African American Resource Center
New Orleans Public Library

African American Genealogical Research in New Orleans
Epilogue

As the title indicates, this guide is only an introduction to conducting African American Genealogical research in Louisiana particularly New Orleans and South Louisiana. Remember to be systematic in your research and stay organized; this will help you down the line. This introduction will get you started but remember that it takes years of painstaking research to fully trace any family, so have patience but try to have fun in the process.

Consider joining one or a few genealogy societies in the area(s) where your ancestors lived. These organizations can be very helpful when you run into a stumbling block or dead-end. Finding out more about your ancestors may give you a better appreciation of not just your own family history but for a particular area, state, and country.

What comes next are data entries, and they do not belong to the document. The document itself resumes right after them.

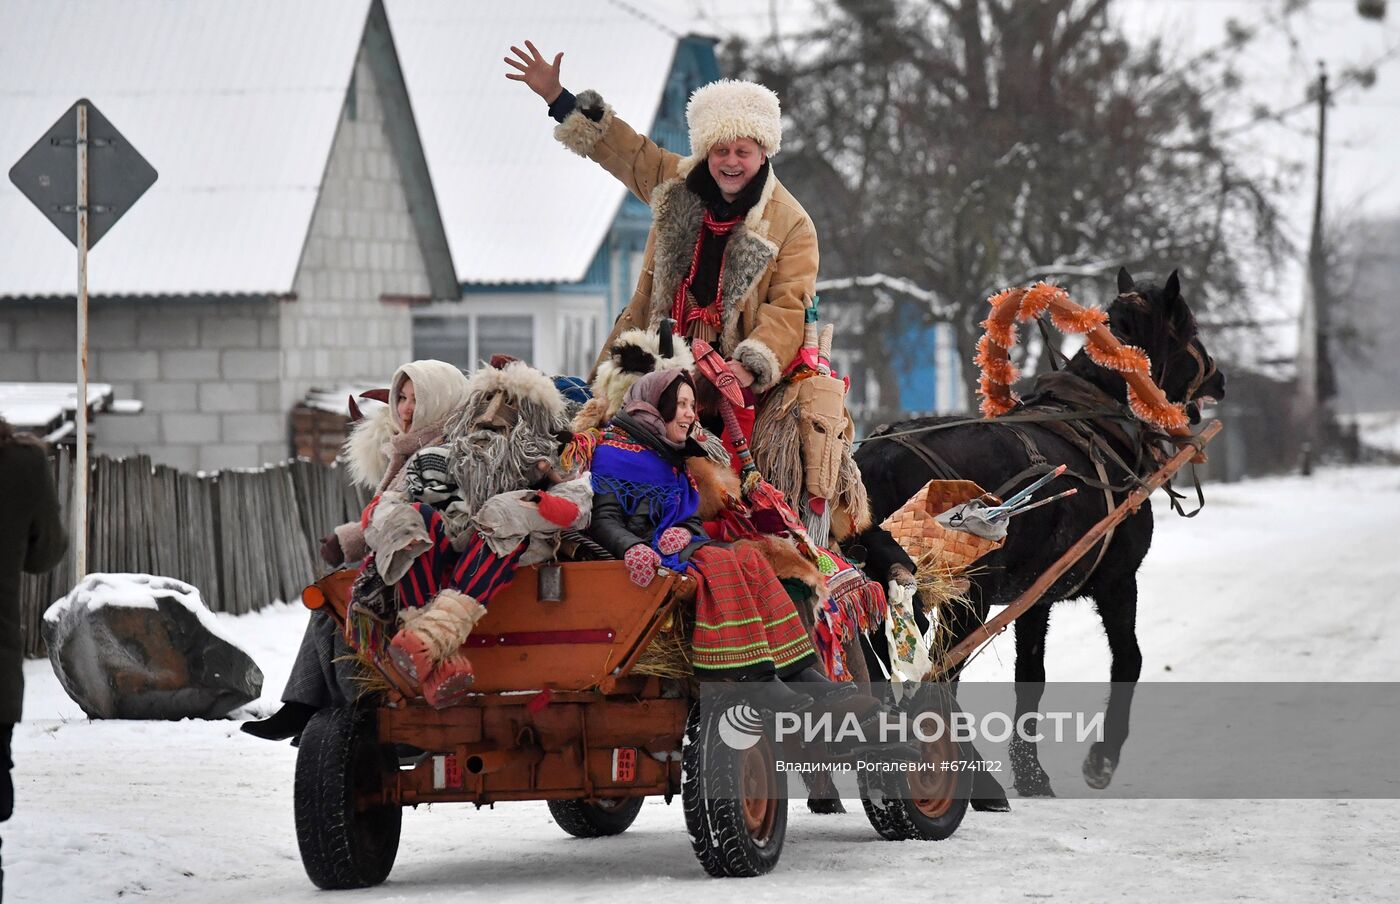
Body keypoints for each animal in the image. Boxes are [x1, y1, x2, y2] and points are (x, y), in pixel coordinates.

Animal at [845, 267, 1220, 800]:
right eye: (1190, 329)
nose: (1221, 378)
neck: (1100, 421)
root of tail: (875, 458)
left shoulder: (1034, 596)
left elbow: (1032, 675)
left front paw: (1029, 771)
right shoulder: (1117, 580)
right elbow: (1129, 660)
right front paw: (1102, 758)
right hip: (965, 596)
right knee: (938, 678)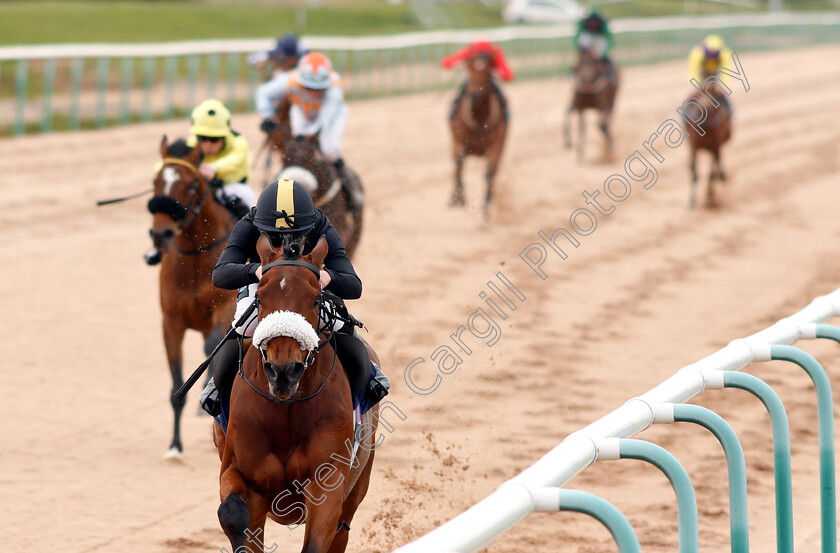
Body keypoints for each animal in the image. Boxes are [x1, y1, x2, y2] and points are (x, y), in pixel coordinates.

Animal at [148, 137, 236, 458]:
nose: (161, 233)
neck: (197, 256)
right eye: (156, 182)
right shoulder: (171, 323)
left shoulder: (225, 309)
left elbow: (212, 346)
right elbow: (176, 387)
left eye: (189, 185)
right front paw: (174, 446)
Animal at [215, 235, 378, 552]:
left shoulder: (329, 482)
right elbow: (232, 512)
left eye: (315, 299)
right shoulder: (237, 471)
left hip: (357, 486)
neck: (286, 409)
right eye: (259, 298)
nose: (283, 371)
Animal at [450, 49, 508, 218]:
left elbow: (489, 173)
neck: (479, 117)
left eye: (487, 70)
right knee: (456, 167)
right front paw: (459, 200)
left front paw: (486, 208)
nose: (475, 94)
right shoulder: (459, 142)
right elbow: (459, 165)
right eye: (469, 68)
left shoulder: (496, 145)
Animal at [684, 74, 732, 208]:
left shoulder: (715, 147)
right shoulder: (694, 146)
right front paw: (691, 202)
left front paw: (710, 197)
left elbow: (711, 174)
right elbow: (695, 173)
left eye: (713, 94)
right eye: (701, 92)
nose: (700, 109)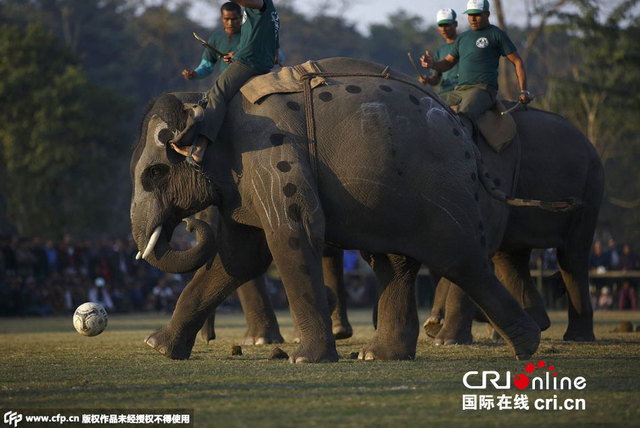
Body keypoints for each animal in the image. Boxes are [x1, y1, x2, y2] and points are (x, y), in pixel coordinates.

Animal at [129, 56, 552, 362]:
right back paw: (378, 356)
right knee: (394, 262)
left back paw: (526, 345)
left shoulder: (272, 154)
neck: (205, 103)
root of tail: (460, 128)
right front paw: (158, 347)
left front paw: (305, 360)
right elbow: (240, 257)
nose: (189, 227)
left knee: (460, 259)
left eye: (154, 173)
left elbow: (292, 233)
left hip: (443, 187)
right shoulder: (243, 179)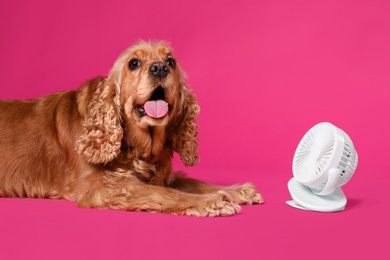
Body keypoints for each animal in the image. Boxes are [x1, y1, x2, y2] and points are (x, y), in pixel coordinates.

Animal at [0, 41, 262, 216]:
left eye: (171, 62)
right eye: (134, 63)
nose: (159, 68)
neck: (137, 145)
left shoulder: (161, 175)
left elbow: (191, 182)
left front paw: (236, 190)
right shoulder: (103, 187)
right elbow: (164, 193)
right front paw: (212, 201)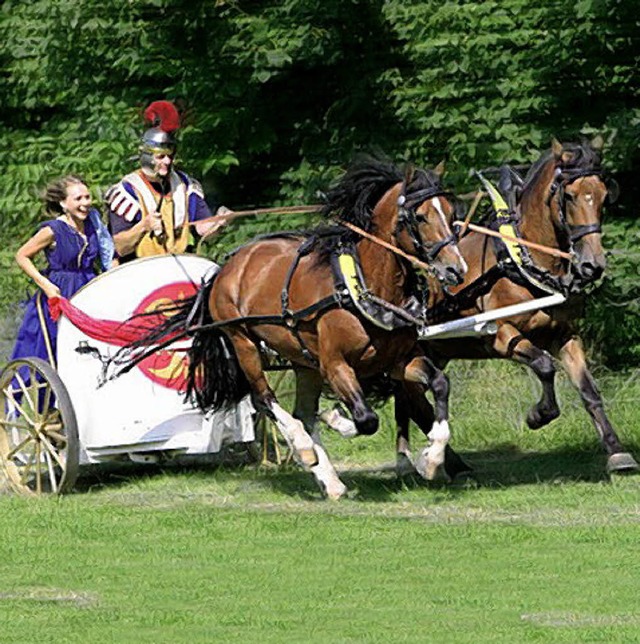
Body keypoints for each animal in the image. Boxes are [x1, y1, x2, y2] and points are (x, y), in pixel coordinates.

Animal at [112, 157, 468, 498]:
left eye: (452, 213)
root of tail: (228, 267)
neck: (365, 286)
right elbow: (366, 420)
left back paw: (331, 481)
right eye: (420, 217)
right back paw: (304, 448)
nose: (456, 269)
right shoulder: (335, 365)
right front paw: (336, 419)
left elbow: (439, 384)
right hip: (244, 343)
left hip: (302, 360)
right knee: (265, 399)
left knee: (302, 410)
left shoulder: (396, 360)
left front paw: (430, 459)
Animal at [390, 136, 640, 476]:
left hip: (434, 351)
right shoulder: (499, 335)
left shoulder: (566, 335)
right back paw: (426, 460)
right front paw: (538, 415)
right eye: (570, 196)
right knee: (412, 400)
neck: (523, 259)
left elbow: (589, 391)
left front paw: (617, 452)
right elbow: (545, 366)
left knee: (412, 398)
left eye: (603, 195)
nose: (592, 265)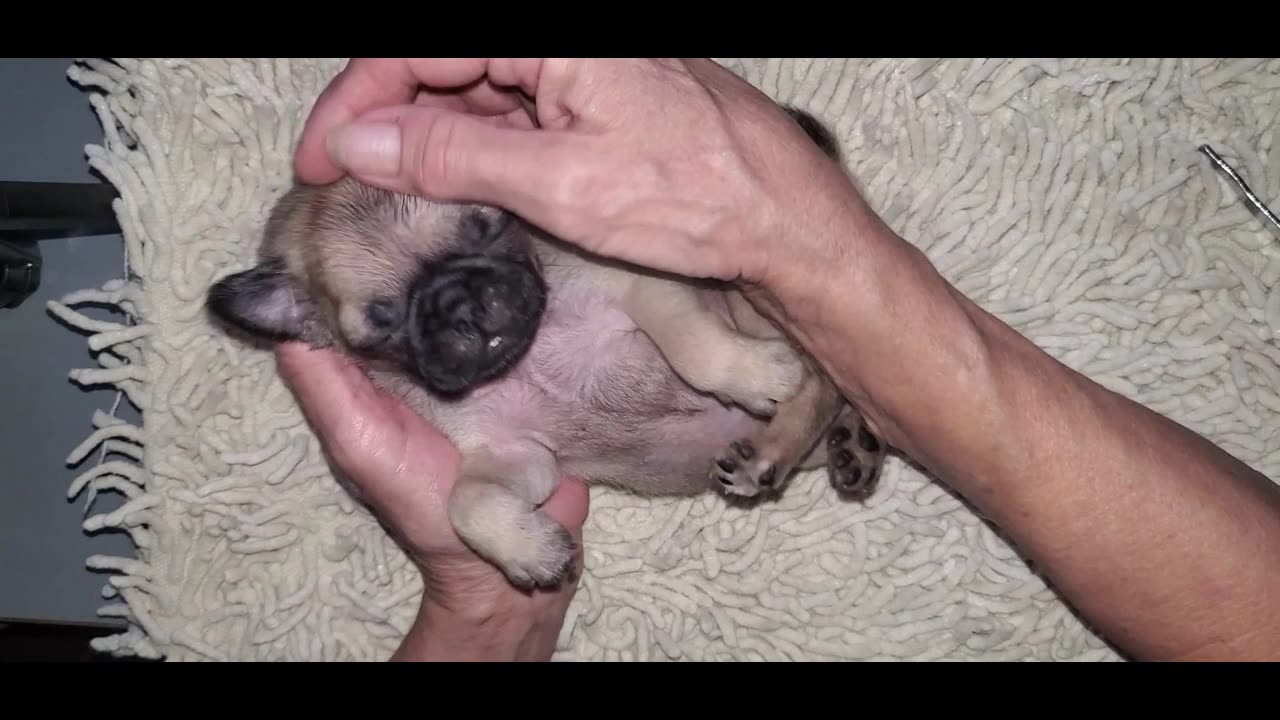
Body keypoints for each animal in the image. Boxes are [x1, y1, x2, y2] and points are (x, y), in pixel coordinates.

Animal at [209, 107, 890, 589]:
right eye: (382, 318)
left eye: (486, 223)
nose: (457, 301)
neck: (527, 355)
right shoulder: (514, 456)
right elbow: (466, 502)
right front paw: (530, 549)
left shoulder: (645, 291)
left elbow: (695, 350)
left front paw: (755, 375)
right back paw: (850, 444)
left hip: (756, 301)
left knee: (822, 378)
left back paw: (774, 441)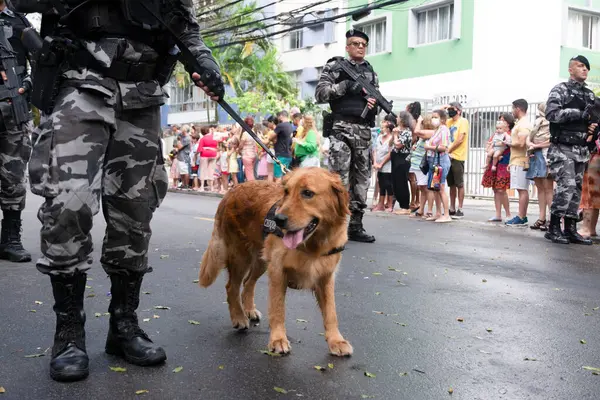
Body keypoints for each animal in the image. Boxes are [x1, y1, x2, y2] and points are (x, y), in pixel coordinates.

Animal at [199, 166, 354, 356]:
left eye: (307, 193)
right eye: (286, 192)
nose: (278, 220)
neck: (312, 246)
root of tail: (232, 190)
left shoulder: (325, 277)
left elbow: (331, 312)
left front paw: (336, 341)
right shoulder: (278, 272)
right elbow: (278, 309)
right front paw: (278, 339)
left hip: (262, 261)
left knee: (248, 283)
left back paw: (249, 310)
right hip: (241, 257)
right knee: (232, 287)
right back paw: (239, 317)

This guide was written by Gregory Osborn and edited by Valencia Hawkins.

Gregory Osborn is a library associate for the New Orleans Public Library. He is a graduate of Stanford University, where he received a bachelor's degree in Anthropology: Social Sciences. Osborn has been conducting genealogy research in California and Louisiana for the past 19 years. He was a research assistant for Dr. Gwendolyn Midlo Hall in her ground breaking study of Africans and African descended people in the Spanish and early American periods of Louisiana. For the past five years, he has conducted extensive research on Louisiana's Free People of Color and enslaved populations. He is currently gathering information on the Creole Civil Rights activist, Homer Plessy and recently appeared on "CBS Sunday Morning Show" to discuss his research.

Valencia Hawkins is the Coordinator of the African American Resource Center of the New Orleans Public Library. She received an undergraduate degree in English from Xavier University of Louisiana and a master's degree in library science from Louisiana State University. Hawkins is a former assistant editor of The Black Collegian Magazine and has had several articles published in The New Orleans Tribune newspaper. Prior to developing the African American Resource Center, she worked as a branch manager of the Napoleon and Alvar Branch libraries.

Second edition

Originally printed in 1997, this manual was revised and updated in March 2005. Additions include information about the “Register of Free Colored Persons Entitled to Remain in the State 1840-1863,” updated addresses of Louisiana archives, websites and current vital statistics forms. The second edition is published by the African American Resource Center of New Orleans Public Library.